◆ **GIVEN TEXT**
start
Prompt-Free Universal Region Proposal Network¶

Conference: CVPR 2026 arXiv: 2603.17554 Code: GitHub Area: Object Detection Keywords: Region Proposal, Prompt-Free Detection, Zero-Shot Generalization, Learnable Embedding, Open World

TL;DR¶

PF-RPN replaces text/image prompts with learnable visual embeddings and introduces three modules—Sparse Image-Aware Adapter (SIA), Cascaded Self-Prompting (CSP), and Centrality-Guided Query Selection (CG-QS)—to achieve state-of-the-art zero-shot region proposals across 19 cross-domain datasets using only 5% of COCO training data.

Background & Motivation¶

Background: Region Proposal Networks (RPNs) are a core component of object detection, responsible for generating candidate bounding boxes. Open-vocabulary detection (OVD) models such as Grounding DINO and YOLO-World leverage textual category names or exemplar images as prompts to localize objects, demonstrating cross-domain generalization capability.

Limitations of Prior Work: OVD methods rely on external prompts (category names or reference images), which are often unavailable in real-world scenarios—such as industrial defect inspection and underwater object detection, where neither category labels nor reference images can be obtained in advance. Although some prompt-free OVD methods (e.g., GenerateU, DetCLIPv3) utilize large vision-language models (VLMs) to generate textual descriptions and eliminate manual prompts, they introduce substantial memory and latency overhead.
end
(Recorded data)
start
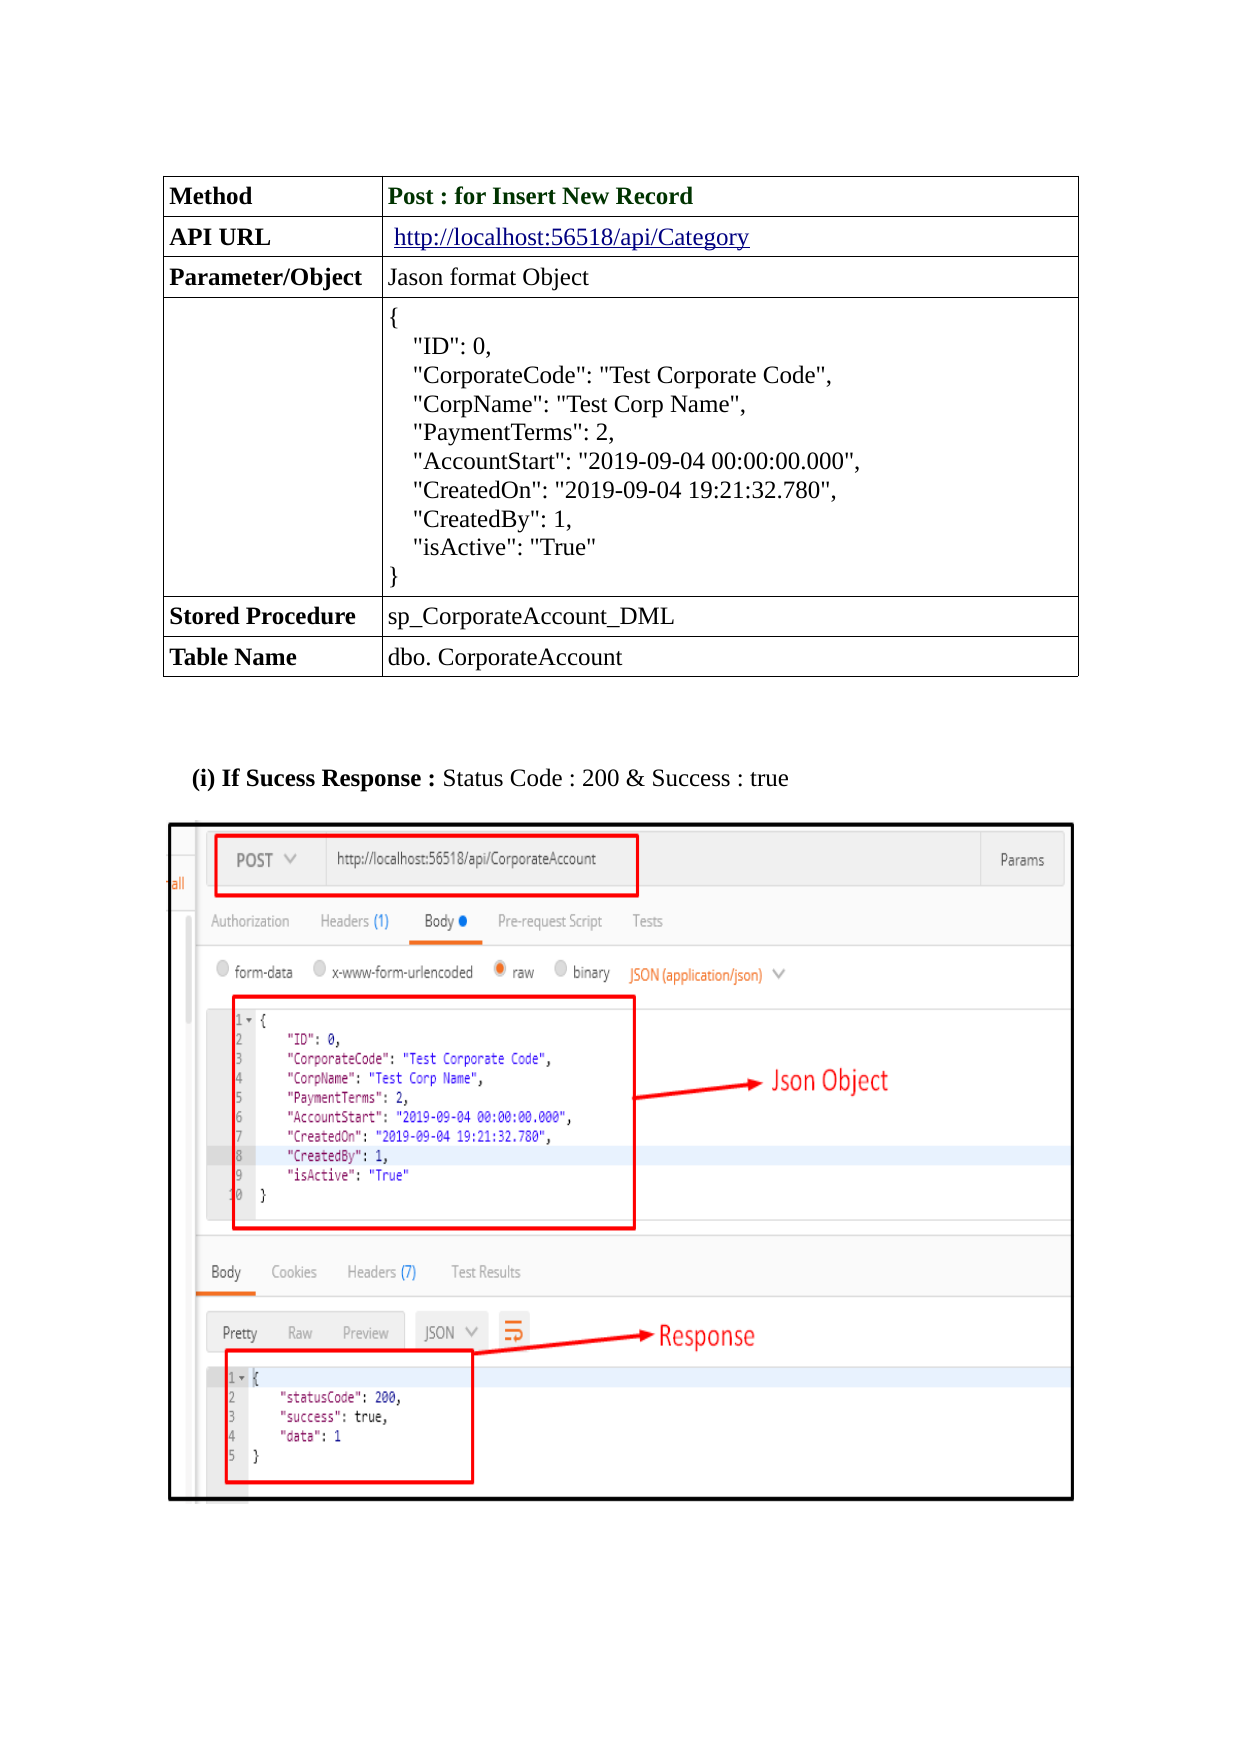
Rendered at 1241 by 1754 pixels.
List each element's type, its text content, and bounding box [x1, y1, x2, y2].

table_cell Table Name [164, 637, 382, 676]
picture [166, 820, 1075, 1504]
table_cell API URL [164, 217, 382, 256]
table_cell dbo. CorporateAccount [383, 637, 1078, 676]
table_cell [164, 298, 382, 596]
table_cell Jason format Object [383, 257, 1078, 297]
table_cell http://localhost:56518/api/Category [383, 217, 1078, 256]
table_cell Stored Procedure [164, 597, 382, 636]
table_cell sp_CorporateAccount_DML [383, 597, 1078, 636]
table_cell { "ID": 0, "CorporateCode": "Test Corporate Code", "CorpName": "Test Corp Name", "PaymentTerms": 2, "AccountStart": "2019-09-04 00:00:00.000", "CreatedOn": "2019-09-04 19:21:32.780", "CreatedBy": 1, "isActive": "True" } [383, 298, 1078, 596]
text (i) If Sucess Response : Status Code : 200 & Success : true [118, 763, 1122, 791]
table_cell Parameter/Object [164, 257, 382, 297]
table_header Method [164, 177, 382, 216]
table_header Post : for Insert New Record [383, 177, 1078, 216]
end
◆ **SET TASK A**
Answer these from the PF-RPN text:
(i) Across how many cross-domain datasets does PF-RPN achieve its zero-shot results?
(ii) Which two open-vocabulary detection models are named as using category names or exemplar images as prompts?
(iii) What two kinds of overhead do GenerateU and DetCLIPv3 introduce?
◆ **SET TASK B**
Transcribe the passage of the PF-RPN text starting at "Limitations of Prior" and ending at "and latency overhead.".
The records have no connection to the PF-RPN text.

◆ **WORKED SOLUTION A**
(i) 19
(ii) Grounding DINO and YOLO-World
(iii) Memory and latency overhead

◆ **WORKED SOLUTION B**
Limitations of Prior Work: OVD methods rely on external prompts (category names or reference images), which are often unavailable in real-world scenarios—such as industrial defect inspection and underwater object detection, where neither category labels nor reference images can be obtained in advance. Although some prompt-free OVD methods (e.g., GenerateU, DetCLIPv3) utilize large vision-language models (VLMs) to generate textual descriptions and eliminate manual prompts, they introduce substantial memory and latency overhead.